Quinta-feira, 14 de junho de 2018
O juiz Sergio Moro impôs uma trava à atuação de órgãos de
controle e do governo federal, proibindo o uso de provas obtidas pela Operação
Lava Jato contra delatores e empresas que reconheceram crimes e passaram a
colaborar com os procuradores à frente das investigações.
A decisão de Moro, que conduz os processos do caso em Curitiba,
foi proferida no dia 2 de abril e atinge a AGU (Advocacia-Geral da União), a
CGU (Controladoria-Geral da União), o Cade (Conselho Administrativo de Defesa
Econômica), o Banco Central, a Receita Federal e o TCU (Tribunal de Contas da
União).
No despacho, que é sigiloso, o juiz altera nove decisões
anteriores em que autorizara o compartilhamento de provas da Lava Jato com
esses órgãos, que têm a atribuição de buscar reparação de danos causados aos
cofres públicos e aplicar multas e outras penalidades de caráter
administrativo.
Moro não só veda o uso das informações da Lava Jato em ações
contra colaboradores como submete à sua autorização o prosseguimento de medidas
que já tenham sido tomadas contra eles e que tenham entre os seus fundamentos
documentos enviados pelos procuradores.
Com a decisão, que atendeu a um pedido do Ministério Público
Federal, o juiz blinda delatores e empresas contra o cerco dos outros órgãos de
controle. Para os procuradores, a medida é necessária para evitar que a
insegurança jurídica criada pela falta de coordenação entre os vários órgãos de
controle desestimule novos colaboradores, prejudicando o combate à corrupção.
Em vários dos casos revistos pela decisão de Moro, as
informações compartilhadas pela Lava Jato foram obtidas antes que as empresas
afetadas e seus executivos colaborassem com as investigações.
Empreiteiras como Andrade Gutierrez, Camargo Corrêa e Odebrecht
fecharam acordos bilionários com a Lava Jato para reconhecer crimes, fornecer
provas, pagar multas e reduzir penas na esfera criminal, mas os acordos não
garantem imunidade contra ações de outros órgãos na área cível.

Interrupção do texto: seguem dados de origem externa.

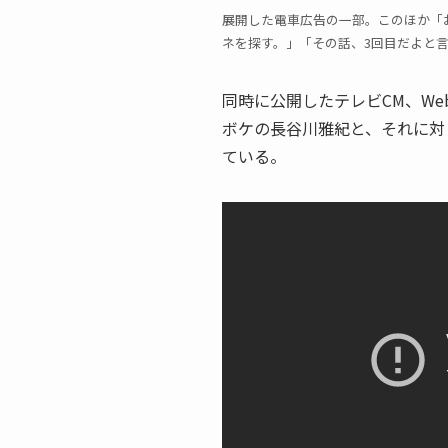
展開した電車広告の一部。このほか「
ネを探す。」「その話、3回目だよと
同時に公開したテレビCM、W
ボケの長谷川雅紀と、それに対
ている。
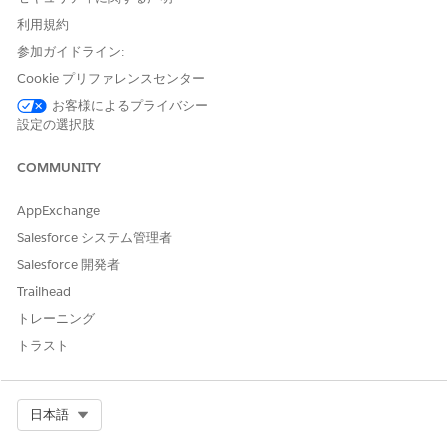
重要
利用規約
契約品目価格または価格調整スケジュールが含まれる契約
参加ガイドライン:
を有効化した後に、契約価格設定の決定表を更新します。
Cookie プリファレンスセンター
見積または注文に割り当てられた契約 ID を削除または変更
しないでください。このアクションは再計算時の価格設定
お客様によるプライバシー
に影響します。
設定の選択肢
COMMUNITY
交渉済み価格設定を有効な契約から直接継承する新しいトランザ
クションレコードを生成します。
AppExchange
アプリケーションランチャーで、[
契約] を
検索して選択しま
Salesforce システム管理者
す。
Salesforce 開発者
[契約] リストビューから、[
すべての有効
な契約] を選択しま
Trailhead
す。
契約ベースの価格設定が含まれる有効化された契約を選択しま
トレーニング
す。
トラスト
[関連] タブで、[見積] または [注文] 関連リストに移動し、[
新
規]
をクリックします。
見積または注文の名前を入力し、変更を保存します。
Select Org
日本語
見積または注文に商品を追加します。
追加された商品に既存の契約価格、割引、または調整が適用さ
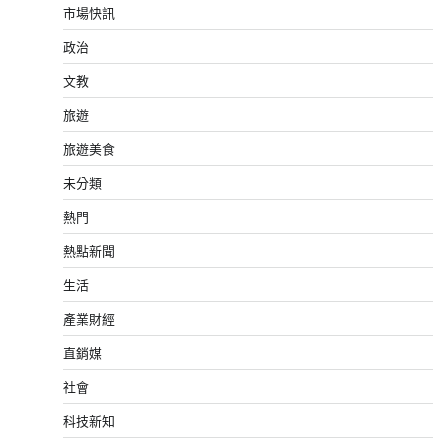
市場快訊
政治
文教
旅遊
旅遊美食
未分類
熱門
熱點新聞
生活
產業財經
直銷媒
社會
科技新知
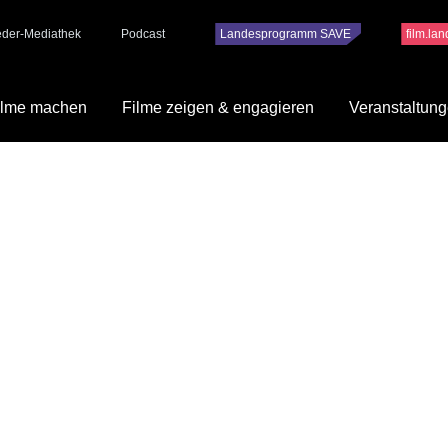
ieder-Mediathek
Podcast
Landesprogramm SAVE
film.la
ilme machen
Filme zeigen & engagieren
Veranstaltun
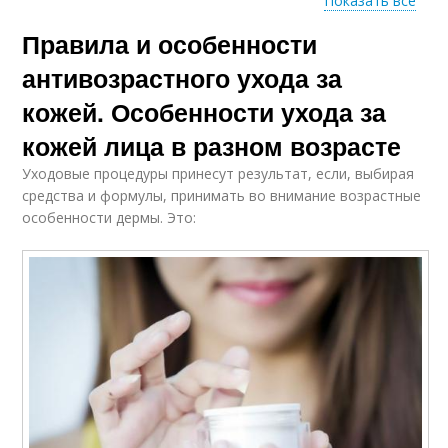
Показать все
Правила и особенности
Антивозрастная
Косметика от
косметика
подделки
антивозрастного ухода за
кожей. Особенности ухода за
кожей лица в разном возрасте
Уходовые процедуры принесут результат, если, выбирая
средства и формулы, принимать во внимание возрастные
особенности дермы. Это:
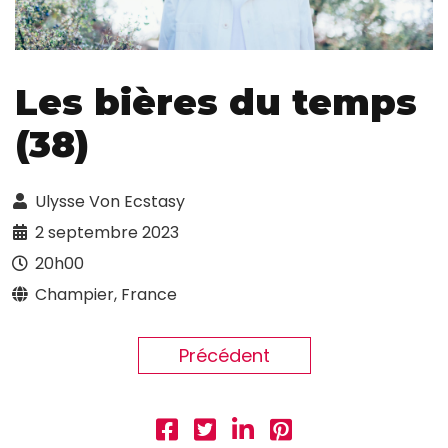
Les bières du temps
(38)
Ulysse Von Ecstasy
2 septembre 2023
20h00
Champier, France
Précédent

A AGU, que defende o governo federal nos tribunais, cobra das
empreiteiras mais de R$ 40 bilhões por danos em contratos com a Petrobras.
Colaboradores que confessaram o recebimento de propina foram autuados pela
Receita Federal, que tem cobrado imposto sobre os ganhos ilícitos.

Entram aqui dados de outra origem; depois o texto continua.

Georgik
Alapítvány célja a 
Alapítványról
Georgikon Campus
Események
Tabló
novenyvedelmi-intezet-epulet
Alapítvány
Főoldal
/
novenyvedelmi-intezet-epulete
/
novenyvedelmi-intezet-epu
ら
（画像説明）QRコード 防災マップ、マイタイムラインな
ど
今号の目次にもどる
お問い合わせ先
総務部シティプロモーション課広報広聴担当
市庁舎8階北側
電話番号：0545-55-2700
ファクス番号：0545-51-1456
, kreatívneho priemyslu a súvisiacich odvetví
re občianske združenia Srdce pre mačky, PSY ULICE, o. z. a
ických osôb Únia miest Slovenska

Com base em provas obtidas pela Lava Jato, o TCU bloqueou R$ 508
milhões em bens da Andrade Gutierrez para garantir o ressarcimento de danos
causados na construção da usina nuclear de Angra 3.
Como os acordos fechados com o Ministério Público só garantem
imunidade na área criminal, Andrade Gutierrez, Camargo Corrêa e Odebrecht
negociam desde o ano passado acordos de leniência com a AGU e a CGU, que ainda
não foram assinados e terão que ser submetidos ao aval do TCU.
A principal dificuldade nessas negociações é que as empreiteiras
não querem pagar mais do que já se comprometeram a desembolsar nos acertos com
o Ministério Público --as três maiores aceitaram pagar R$ 5,5 bilhões a título
de multa e reparação de danos.
Advogados das empresas e dos delatores defenderam publicamente a
tese agora aceita por Moro, de que os colaboradores devem ser blindados contra
ações na esfera cível.
"Apesar do compartilhamento de provas para a utilização na
esfera cível e administrativa ser imperativo, já que atende ao interesse
público, faz-se necessário proteger o colaborador ou a empresa leniente contra
sanções excessivas de outros órgãos públicos, sob pena de desestimular a
própria celebração desses acordos", escreveu o juiz.
Moro admite que não há jurisprudência sobre o tema no Brasil e
recorre ao direito americano para embasar sua opinião, argumentando que nos
Estados Unidos "é proibido o uso da prova colhida através da colaboração
premiada contra o colaborador em processos civis e criminais."
O despacho do juiz indica que ele foi além do que a legislação
americana permite. Moro proibiu o uso não só de provas fornecidas por
colaboradores, mas também de informações obtidas por outros meios, mas que
poderiam implicar os delatores.
Embora a decisão de Moro tenha sido assinada em abril, o
Ministério Público Federal só informou os órgãos afetados pela medida em maio.
Ainda não há uma avaliação segura sobre o impacto da ordem de Moro nas
investigações em andamento nesses órgãos.